Como criador da peça e intérprete do Sidarta, qual aspecto dessa jornada do personagem mais te impactou? Quais são as virtudes do Sidarta que te cativaram?

Quando você me pergunta, me vem a capacidade dele de queimar os seus navios. Essa imagem de você se deslocar até um lugar e queimar a possibilidade de voltar para onde quer que seja. Ele segue, ele vai seguindo, sempre muito inteiro, abraçando o desconhecido, que é justamente esse desafio que a gente chamaria de “sair da zona de conforto”. Ele faz isso de uma maneira ininterrupta. E isso não é pouca coisa. E Sidarta busca essa iluminação estando em contato com o mundo. Ele não se retira, está a serviço, em uma balsa, para quem precisa atravessar de uma margem a outra. Essa metáfora é bonita. O que me toca no Sidarta é essa radicalidade, que para mim tem a ver não com extremismo, mas com ir ao encontro do radical, das raízes.

O que você espera que o público leve depois de assistir ao espetáculo?

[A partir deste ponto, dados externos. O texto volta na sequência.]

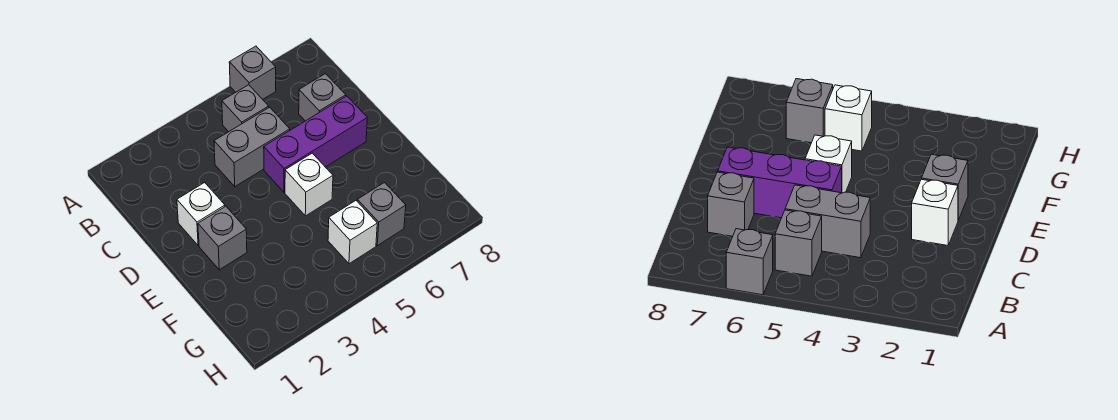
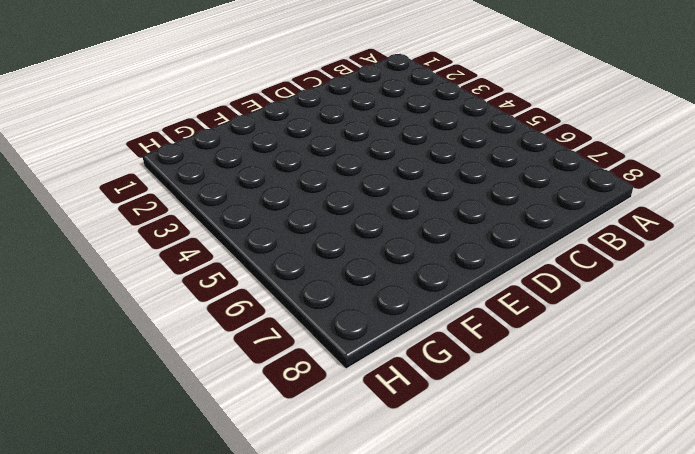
none -> grey brick A6 level 1
none -> grey brick B5 level 1

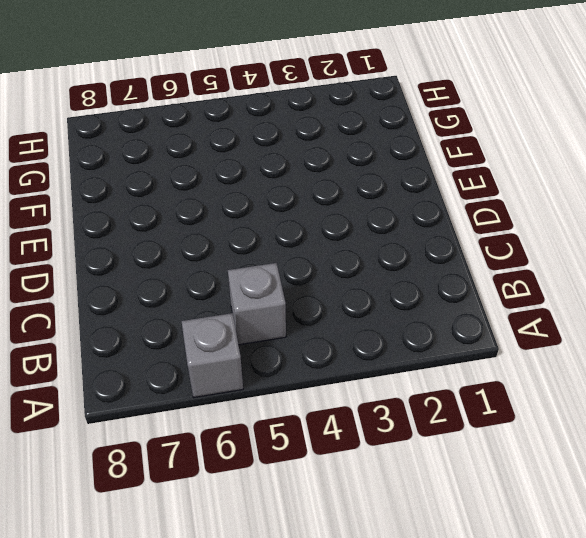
none -> grey brick C4:C5 level 1
none -> grey brick C7 level 1

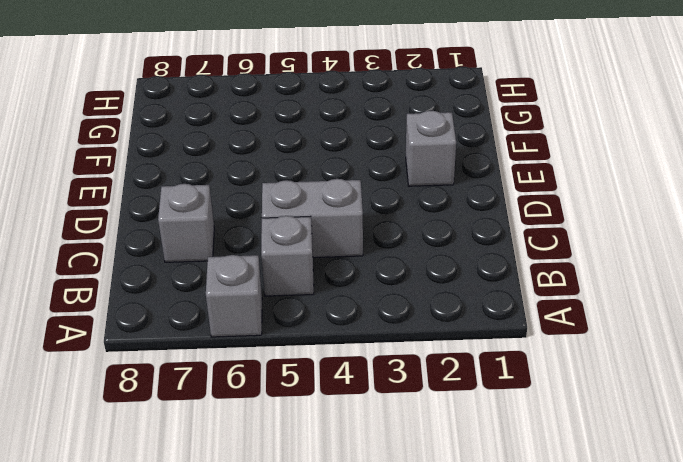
none -> white brick D2 level 1
none -> purple brick D5:D7 level 1

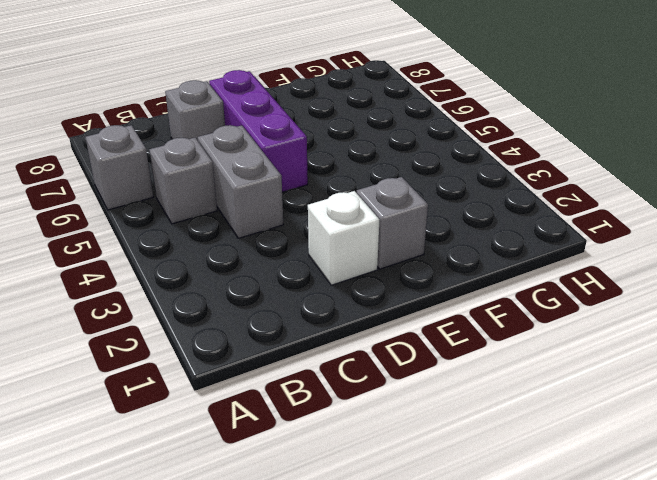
none -> white brick E5 level 1
none -> white brick G5 level 1

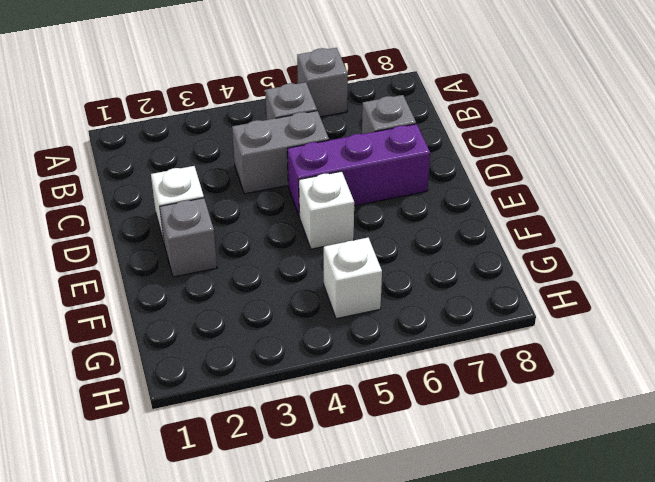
none -> grey brick G6 level 1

Essa peça é uma oração, porque promove um encontro com aquilo que é essencial — e me lembra disso. No final, Sidarta fala ao Govinda: “não existe nada mais importante do que o amor”. E essa simplicidade é o que me toca profundamente no trabalho e que eu gostaria que as pessoas levassem com elas. Quando está pra começar, eu visualizo que, do meu chacra cardíaco, parte uma série de linhas energéticas para o público, como sementes, operando num campo do invisível o tempo inteiro. É um convite para que as pessoas assumam a responsabilidade sobre a própria vida num mundo tão hiperestimulante e cheio de condicionamentos, que o tempo inteiro estão dizendo como que a gente deve ver o que nos falta. É devolver a gente para a gente mesmo num lugar de amor, para construir um outro mundo de fato.

Sidarta fica em cartaz até 27 de abril, às quintas, sextas e sábados, às 20h; domingos, às 19h, no Teatro Poeirinha. Os ingressos custam R$80 e estão disponíveis no Sympla ou na bilheteria do teatro. A classificação etária é 18 anos, e a peça dura aproximadamente 100 minutos.